- _Text extracted from each page_:
* * * * *

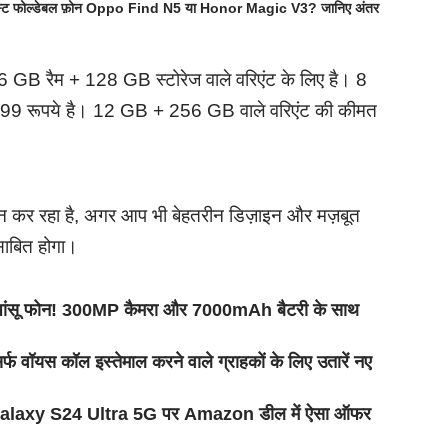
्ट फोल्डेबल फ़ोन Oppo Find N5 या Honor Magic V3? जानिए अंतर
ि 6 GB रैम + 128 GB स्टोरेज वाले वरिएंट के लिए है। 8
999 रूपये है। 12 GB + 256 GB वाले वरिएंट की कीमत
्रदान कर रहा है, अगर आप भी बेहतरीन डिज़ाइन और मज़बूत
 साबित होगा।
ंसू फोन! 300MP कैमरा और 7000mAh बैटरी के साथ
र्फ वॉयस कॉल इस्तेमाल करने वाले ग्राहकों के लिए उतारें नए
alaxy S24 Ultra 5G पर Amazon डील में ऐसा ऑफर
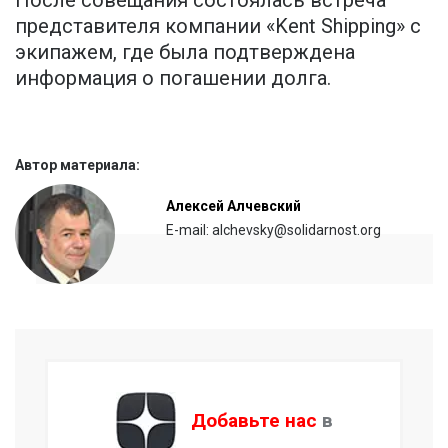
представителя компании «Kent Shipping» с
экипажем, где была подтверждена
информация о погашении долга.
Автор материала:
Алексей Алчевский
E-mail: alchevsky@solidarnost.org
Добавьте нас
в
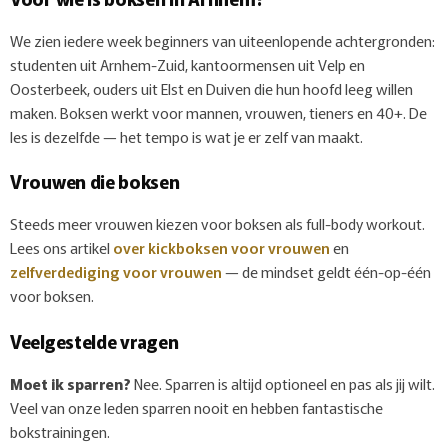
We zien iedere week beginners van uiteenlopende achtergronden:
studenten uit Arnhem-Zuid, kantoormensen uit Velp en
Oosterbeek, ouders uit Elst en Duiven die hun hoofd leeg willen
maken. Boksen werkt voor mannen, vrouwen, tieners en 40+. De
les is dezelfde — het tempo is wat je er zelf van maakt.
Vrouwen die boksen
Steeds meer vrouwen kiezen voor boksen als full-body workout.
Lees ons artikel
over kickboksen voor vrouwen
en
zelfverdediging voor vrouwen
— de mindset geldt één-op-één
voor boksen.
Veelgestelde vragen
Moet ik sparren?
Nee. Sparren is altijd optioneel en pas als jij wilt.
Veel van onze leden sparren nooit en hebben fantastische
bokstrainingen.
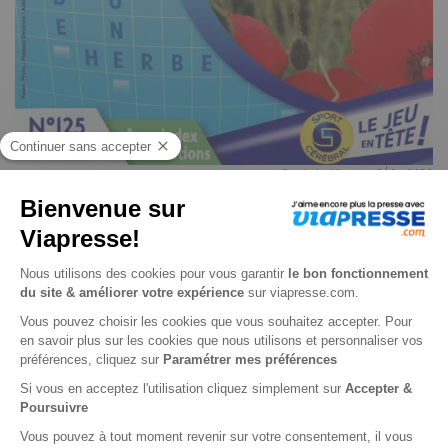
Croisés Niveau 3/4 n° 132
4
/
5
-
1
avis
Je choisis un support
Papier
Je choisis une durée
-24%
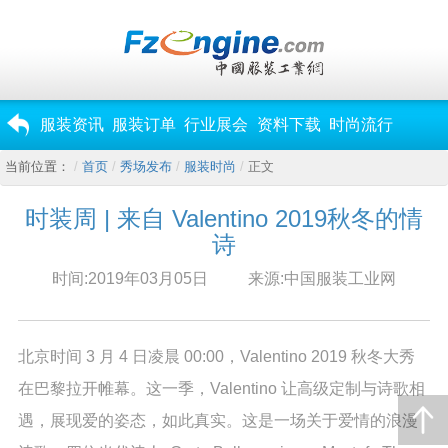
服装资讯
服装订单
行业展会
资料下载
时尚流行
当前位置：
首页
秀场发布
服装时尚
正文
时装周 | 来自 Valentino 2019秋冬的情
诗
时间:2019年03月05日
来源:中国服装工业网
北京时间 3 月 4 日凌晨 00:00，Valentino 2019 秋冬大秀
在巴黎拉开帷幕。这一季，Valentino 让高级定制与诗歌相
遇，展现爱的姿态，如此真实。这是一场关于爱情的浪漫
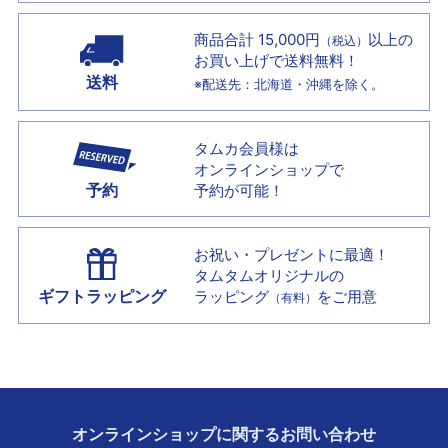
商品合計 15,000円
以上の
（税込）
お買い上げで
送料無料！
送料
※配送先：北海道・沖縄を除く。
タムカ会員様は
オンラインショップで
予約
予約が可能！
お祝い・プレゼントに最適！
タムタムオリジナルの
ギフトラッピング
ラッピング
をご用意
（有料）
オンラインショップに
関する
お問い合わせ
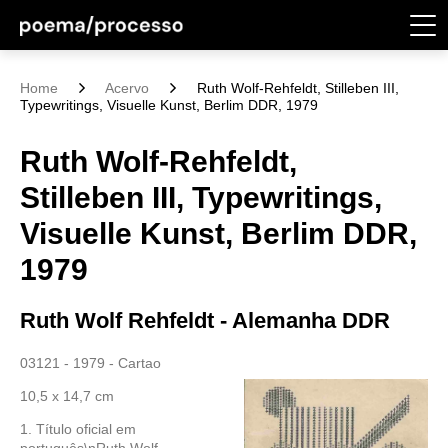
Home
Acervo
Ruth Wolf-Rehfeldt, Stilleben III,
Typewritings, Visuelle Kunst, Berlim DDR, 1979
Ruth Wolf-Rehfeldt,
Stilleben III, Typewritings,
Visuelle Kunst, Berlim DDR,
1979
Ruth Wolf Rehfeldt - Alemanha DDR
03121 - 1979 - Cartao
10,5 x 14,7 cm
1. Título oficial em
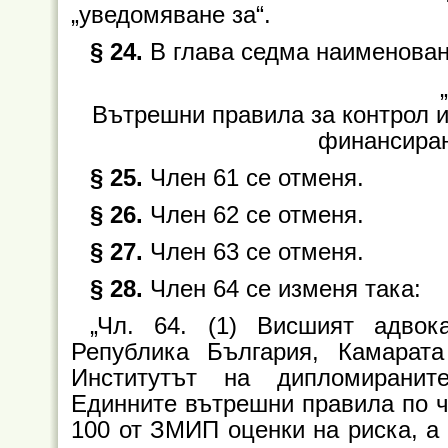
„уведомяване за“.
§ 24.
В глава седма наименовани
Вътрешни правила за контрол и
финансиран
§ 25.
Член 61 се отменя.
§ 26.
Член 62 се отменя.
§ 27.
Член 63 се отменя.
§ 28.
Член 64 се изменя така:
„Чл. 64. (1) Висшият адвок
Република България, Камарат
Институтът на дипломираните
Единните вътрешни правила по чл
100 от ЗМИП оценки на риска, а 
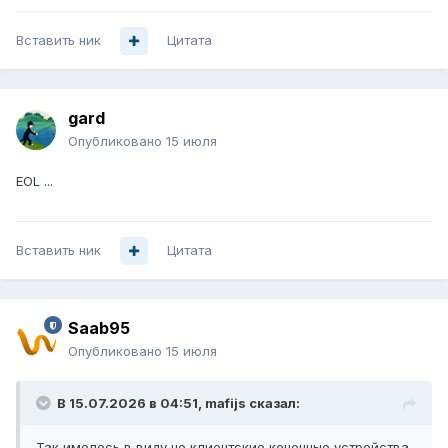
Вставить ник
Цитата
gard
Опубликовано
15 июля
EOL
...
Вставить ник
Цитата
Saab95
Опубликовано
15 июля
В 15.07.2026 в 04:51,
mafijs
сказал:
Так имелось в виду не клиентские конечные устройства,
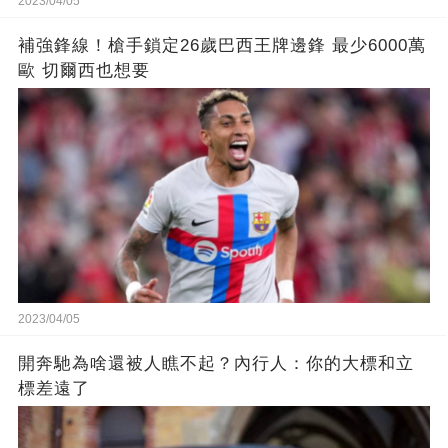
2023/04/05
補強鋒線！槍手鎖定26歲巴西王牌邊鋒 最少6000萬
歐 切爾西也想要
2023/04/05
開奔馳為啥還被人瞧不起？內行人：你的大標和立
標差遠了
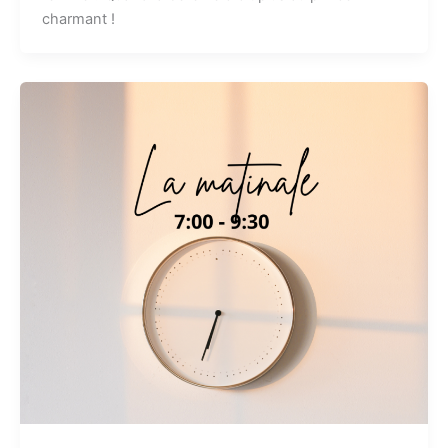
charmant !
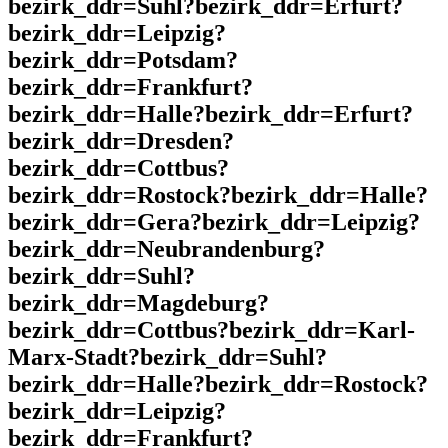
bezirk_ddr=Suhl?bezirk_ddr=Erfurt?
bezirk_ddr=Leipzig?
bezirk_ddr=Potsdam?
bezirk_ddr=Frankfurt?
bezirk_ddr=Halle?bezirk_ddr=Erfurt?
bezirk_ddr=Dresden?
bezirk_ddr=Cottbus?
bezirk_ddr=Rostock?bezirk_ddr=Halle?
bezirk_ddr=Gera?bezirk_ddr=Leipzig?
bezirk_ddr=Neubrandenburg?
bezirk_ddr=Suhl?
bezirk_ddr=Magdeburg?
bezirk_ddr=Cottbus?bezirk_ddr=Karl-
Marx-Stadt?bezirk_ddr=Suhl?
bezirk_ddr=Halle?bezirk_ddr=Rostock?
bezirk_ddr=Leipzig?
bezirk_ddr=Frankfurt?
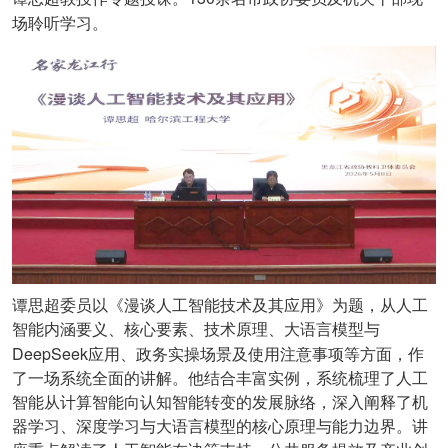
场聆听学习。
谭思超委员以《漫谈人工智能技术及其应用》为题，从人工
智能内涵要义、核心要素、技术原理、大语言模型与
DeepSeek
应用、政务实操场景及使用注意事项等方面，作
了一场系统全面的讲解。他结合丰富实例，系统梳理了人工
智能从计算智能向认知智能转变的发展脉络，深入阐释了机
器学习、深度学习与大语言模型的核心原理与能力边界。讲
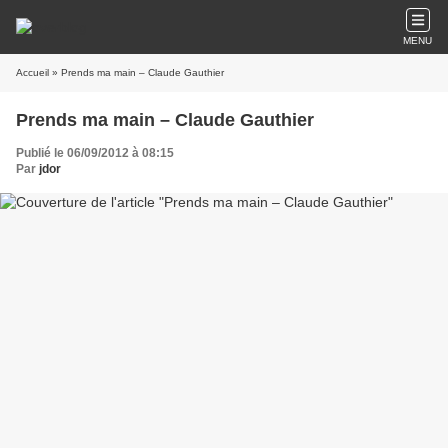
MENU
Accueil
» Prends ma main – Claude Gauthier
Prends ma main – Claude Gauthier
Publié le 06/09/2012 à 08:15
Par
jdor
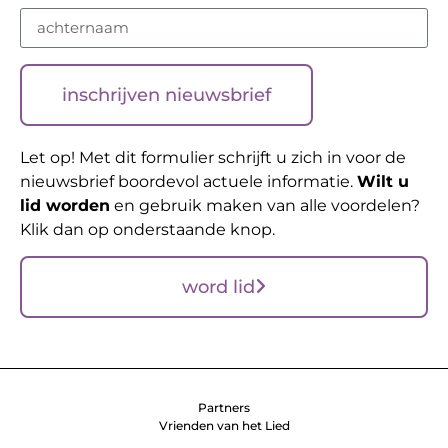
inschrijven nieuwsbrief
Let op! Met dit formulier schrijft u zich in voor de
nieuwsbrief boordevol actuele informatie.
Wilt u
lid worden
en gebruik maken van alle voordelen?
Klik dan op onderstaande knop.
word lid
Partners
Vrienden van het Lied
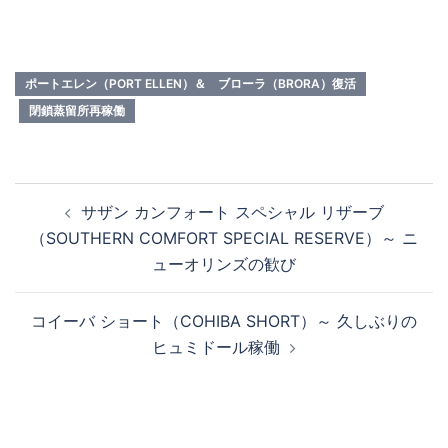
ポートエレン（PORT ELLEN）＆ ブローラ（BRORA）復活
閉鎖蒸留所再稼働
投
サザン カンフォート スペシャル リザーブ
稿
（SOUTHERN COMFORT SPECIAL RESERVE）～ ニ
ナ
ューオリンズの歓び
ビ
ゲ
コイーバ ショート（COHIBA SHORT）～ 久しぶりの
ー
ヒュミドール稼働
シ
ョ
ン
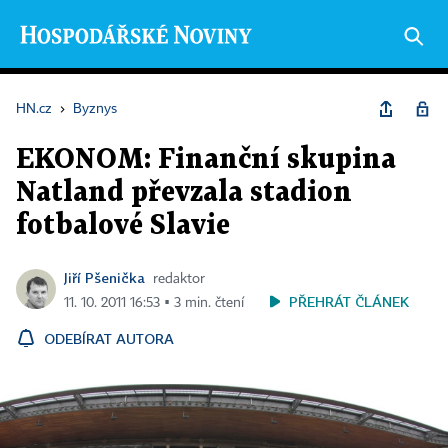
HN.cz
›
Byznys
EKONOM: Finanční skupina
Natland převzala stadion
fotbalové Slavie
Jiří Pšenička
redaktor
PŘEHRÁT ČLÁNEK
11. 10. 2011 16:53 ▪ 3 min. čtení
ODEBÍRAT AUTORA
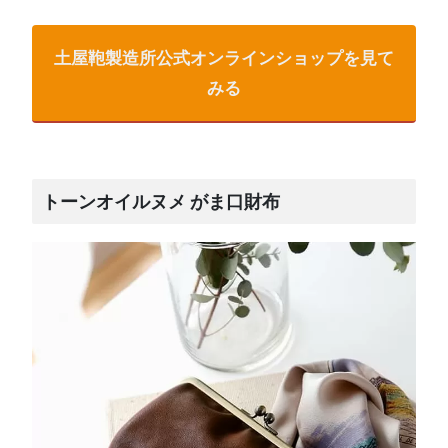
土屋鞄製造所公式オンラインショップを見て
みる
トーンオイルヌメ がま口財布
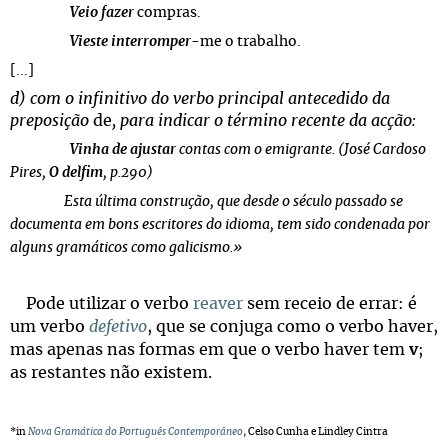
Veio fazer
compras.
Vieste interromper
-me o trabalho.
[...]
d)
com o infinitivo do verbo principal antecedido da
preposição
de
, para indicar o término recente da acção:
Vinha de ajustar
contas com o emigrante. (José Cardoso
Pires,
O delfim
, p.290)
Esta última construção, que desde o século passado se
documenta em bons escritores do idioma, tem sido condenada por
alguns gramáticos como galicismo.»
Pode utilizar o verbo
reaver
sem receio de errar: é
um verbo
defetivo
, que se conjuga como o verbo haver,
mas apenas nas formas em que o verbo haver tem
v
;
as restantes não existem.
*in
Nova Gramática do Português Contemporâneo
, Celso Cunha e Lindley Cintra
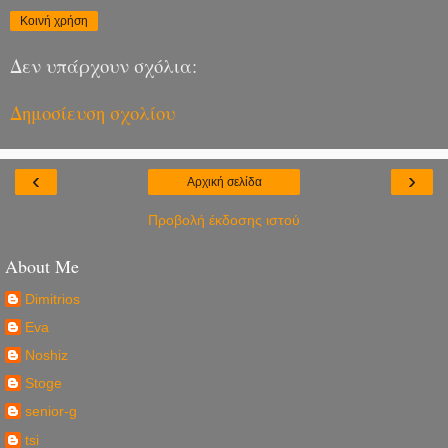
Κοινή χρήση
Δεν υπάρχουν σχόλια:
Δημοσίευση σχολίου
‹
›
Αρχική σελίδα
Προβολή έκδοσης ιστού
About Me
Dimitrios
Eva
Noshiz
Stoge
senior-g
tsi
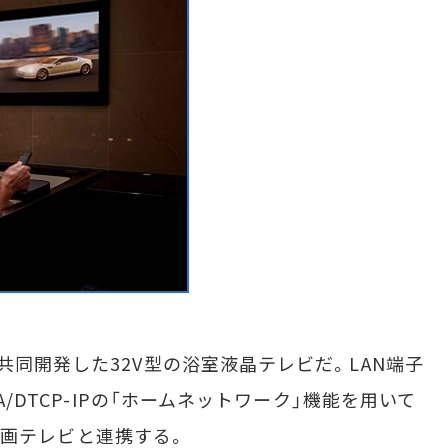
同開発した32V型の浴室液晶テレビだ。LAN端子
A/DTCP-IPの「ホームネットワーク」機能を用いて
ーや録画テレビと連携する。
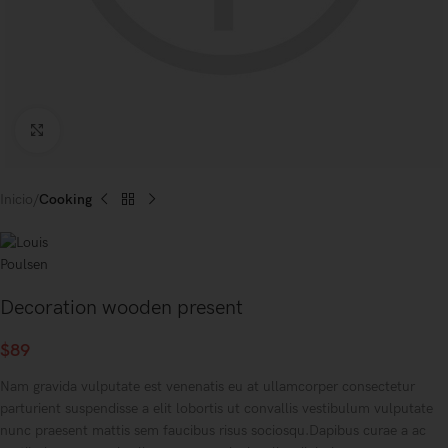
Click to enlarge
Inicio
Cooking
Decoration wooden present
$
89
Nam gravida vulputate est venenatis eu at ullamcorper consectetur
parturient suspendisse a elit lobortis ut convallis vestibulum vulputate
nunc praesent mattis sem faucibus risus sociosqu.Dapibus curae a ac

* * * * *

- _Exercise_: Format every line of text from all the items above as a JSON list of strings, one string per line, with blank lines skipped. Leave the pictures out of the answer.

- _Answer for the task_:
[
  "्ट फोल्डेबल फ़ोन Oppo Find N5 या Honor Magic V3? जानिए अंतर",
  "ि 6 GB रैम + 128 GB स्टोरेज वाले वरिएंट के लिए है। 8",
  "999 रूपये है। 12 GB + 256 GB वाले वरिएंट की कीमत",
  "्रदान कर रहा है, अगर आप भी बेहतरीन डिज़ाइन और मज़बूत",
  " साबित होगा।",
  "ंसू फोन! 300MP कैमरा और 7000mAh बैटरी के साथ",
  "र्फ वॉयस कॉल इस्तेमाल करने वाले ग्राहकों के लिए उतारें नए",
  "alaxy S24 Ultra 5G पर Amazon डील में ऐसा ऑफर",
  "представителя компании «Kent Shipping» с",
  "экипажем, где была подтверждена",
  "информация о погашении долга.",
  "Автор материала:",
  "Алексей Алчевский",
  "E-mail: alchevsky@solidarnost.org",
  "Добавьте нас",
  "в",
  "We zien iedere week beginners van uiteenlopende achtergronden:",
  "studenten uit Arnhem-Zuid, kantoormensen uit Velp en",
  "Oosterbeek, ouders uit Elst en Duiven die hun hoofd leeg willen",
  "maken. Boksen werkt voor mannen, vrouwen, tieners en 40+. De",
  "les is dezelfde — het tempo is wat je er zelf van maakt.",
  "Vrouwen die boksen",
  "Steeds meer vrouwen kiezen voor boksen als full-body workout.",
  "Lees ons artikel",
  "over kickboksen voor vrouwen",
  "en",
  "zelfverdediging voor vrouwen",
  "— de mindset geldt één-op-één",
  "voor boksen.",
  "Veelgestelde vragen",
  "Moet ik sparren?",
  "Nee. Sparren is altijd optioneel en pas als jij wilt.",
  "Veel van onze leden sparren nooit en hebben fantastische",
  "bokstrainingen.",
  "Croisés Niveau 3/4 n° 132",
  "4",
  "/",
  "5",
  "-",
  "1",
  "avis",
  "Je choisis un support",
  "Papier",
  "Je choisis une durée",
  "-24%",
  "服装资讯",
  "服装订单",
  "行业展会",
  "资料下载",
  "时尚流行",
  "当前位置：",
  "首页",
  "秀场发布",
  "服装时尚",
  "正文",
  "时装周 | 来自 Valentino 2019秋冬的情",
  "诗",
  "时间:2019年03月05日",
  "来源:中国服装工业网",
  "北京时间 3 月 4 日凌晨 00:00，Valentino 2019 秋冬大秀",
  "在巴黎拉开帷幕。这一季，Valentino 让高级定制与诗歌相",
  "遇，展现爱的姿态，如此真实。这是一场关于爱情的浪漫",
  "商品合計 15,000円",
  "以上の",
  "（税込）",
  "お買い上げで",
  "送料無料！",
  "送料",
  "※配送先：北海道・沖縄を除く。",
  "タムカ会員様は",
  "オンラインショップで",
  "予約",
  "予約が可能！",
  "お祝い・プレゼントに最適！",
  "タムタムオリジナルの",
  "ギフトラッピング",
  "ラッピング",
  "をご用意",
  "（有料）",
  "オンラインショップに",
  "関する",
  "お問い合わせ",
  "Home",
  "Acervo",
  "Ruth Wolf-Rehfeldt, Stilleben III,",
  "Typewritings, Visuelle Kunst, Berlim DDR, 1979",
  "Ruth Wolf-Rehfeldt,",
  "Stilleben III, Typewritings,",
  "Visuelle Kunst, Berlim DDR,",
  "1979",
  "Ruth Wolf Rehfeldt - Alemanha DDR",
  "03121 - 1979 - Cartao",
  "10,5 x 14,7 cm",
  "1. Título oficial em",
  "„уведомяване за“.",
  "§ 24.",
  "В глава седма наименовани",
  "Вътрешни правила за контрол и",
  "финансиран",
  "§ 25.",
  "Член 61 се отменя.",
  "§ 26.",
  "Член 62 се отменя.",
  "§ 27.",
  "Член 63 се отменя.",
  "§ 28.",
  "Член 64 се изменя така:",
  "„Чл. 64. (1) Висшият адвок",
  "Република България, Камарат",
  "Институтът на дипломираните",
  "Единните вътрешни правила по чл",
  "100 от ЗМИП оценки на риска, а ",
  "Вставить ник",
  "Цитата",
  "gard",
  "Опубликовано",
  "15 июля",
  "EOL",
  "...",
  "Вставить ник",
  "Цитата",
  "Saab95",
  "Опубликовано",
  "15 июля",
  "В 15.07.2026 в 04:51,",
  "mafijs",
  "сказал:",
  "Так имелось в виду не клиентские конечные устройства,",
  "2023/04/05",
  "補強鋒線！槍手鎖定26歲巴西王牌邊鋒 最少6000萬",
  "歐 切爾西也想要",
  "2023/04/05",
  "開奔馳為啥還被人瞧不起？內行人：你的大標和立",
  "標差遠了",
  "charmant !",
  "bezirk_ddr=Suhl?bezirk_ddr=Erfurt?",
  "bezirk_ddr=Leipzig?",
  "bezirk_ddr=Potsdam?",
  "bezirk_ddr=Frankfurt?",
  "bezirk_ddr=Halle?bezirk_ddr=Erfurt?",
  "bezirk_ddr=Dresden?",
  "bezirk_ddr=Cottbus?",
  "bezirk_ddr=Rostock?bezirk_ddr=Halle?",
  "bezirk_ddr=Gera?bezirk_ddr=Leipzig?",
  "bezirk_ddr=Neubrandenburg?",
  "bezirk_ddr=Suhl?",
  "bezirk_ddr=Magdeburg?",
  "bezirk_ddr=Cottbus?bezirk_ddr=Karl-",
  "Marx-Stadt?bezirk_ddr=Suhl?",
  "bezirk_ddr=Halle?bezirk_ddr=Rostock?",
  "bezirk_ddr=Leipzig?",
  "bezirk_ddr=Frankfurt?",
  "场聆听学习。",
  "谭思超委员以《漫谈人工智能技术及其应用》为题，从人工",
  "智能内涵要义、核心要素、技术原理、大语言模型与",
  "DeepSeek",
  "应用、政务实操场景及使用注意事项等方面，作",
  "了一场系统全面的讲解。他结合丰富实例，系统梳理了人工",
  "智能从计算智能向认知智能转变的发展脉络，深入阐释了机",
  "器学习、深度学习与大语言模型的核心原理与能力边界。讲",
  "MENU",
  "Accueil",
  "» Prends ma main – Claude Gauthier",
  "Prends ma main – Claude Gauthier",
  "Publié le 06/09/2012 à 08:15",
  "Par",
  "jdor",
  "inschrijven nieuwsbrief",
  "Let op! Met dit formulier schrijft u zich in voor de",
  "nieuwsbrief boordevol actuele informatie.",
  "Wilt u",
  "lid worden",
  "en gebruik maken van alle voordelen?",
  "Klik dan op onderstaande knop.",
  "word lid",
  "Partners",
  "Vrienden van het Lied",
  "ポートエレン（PORT ELLEN）＆ ブローラ（BRORA）復活",
  "閉鎖蒸留所再稼働",
  "投",
  "サザン カンフォート スペシャル リザーブ",
  "稿",
  "（SOUTHERN COMFORT SPECIAL RESERVE）～ ニ",
  "ナ",
  "ューオリンズの歓び",
  "ビ",
  "ゲ",
  "コイーバ ショート（COHIBA SHORT）～ 久しぶりの",
  "ー",
  "ヒュミドール稼働",
  "シ",
  "ョ",
  "ン",
  "HN.cz",
  "›",
  "Byznys",
  "EKONOM: Finanční skupina",
  "Natland převzala stadion",
  "fotbalové Slavie",
  "Jiří Pšenička",
  "redaktor",
  "PŘEHRÁT ČLÁNEK",
  "11. 10. 2011 16:53 ▪ 3 min. čtení",
  "ODEBÍRAT AUTORA",
  "土屋鞄製造所公式オンラインショップを見て",
  "みる",
  "トーンオイルヌメ がま口財布",
  "Veio fazer",
  "compras.",
  "Vieste interromper",
  "-me o trabalho.",
  "[...]",
  "d)",
  "com o infinitivo do verbo principal antecedido da",
  "preposição",
  "de",
  ", para indicar o término recente da acção:",
  "Vinha de ajustar",
  "contas com o emigrante. (José Cardoso",
  "Pires,",
  "O delfim",
  ", p.290)",
  "Esta última construção, que desde o século passado se",
  "documenta em bons escritores do idioma, tem sido condenada por",
  "alguns gramáticos como galicismo.»",
  "Pode utilizar o verbo",
  "reaver",
  "sem receio de errar: é",
  "um verbo",
  "defetivo",
  ", que se conjuga como o verbo haver,",
  "mas apenas nas formas em que o verbo haver tem",
  "v",
  ";",
  "as restantes não existem.",
  "*in",
  "Nova Gramática do Português Contemporâneo",
  ", Celso Cunha e Lindley Cintra",
  "Κοινή χρήση",
  "Δεν υπάρχουν σχόλια:",
  "Δημοσίευση σχολίου",
  "‹",
  "›",
  "Αρχική σελίδα",
  "Προβολή έκδοσης ιστού",
  "About Me",
  "Dimitrios",
  "Eva",
  "Noshiz",
  "Stoge",
  "senior-g",
  "tsi",
  "同開発した32V型の浴室液晶テレビだ。LAN端子",
  "A/DTCP-IPの「ホームネットワーク」機能を用いて",
  "ーや録画テレビと連携する。",
  "Click to enlarge",
  "Inicio",
  "Cooking",
  "Decoration wooden present",
  "$",
  "89",
  "Nam gravida vulputate est venenatis eu at ullamcorper consectetur",
  "parturient suspendisse a elit lobortis ut convallis vestibulum vulputate",
  "nunc praesent mattis sem faucibus risus sociosqu.Dapibus curae a ac"
]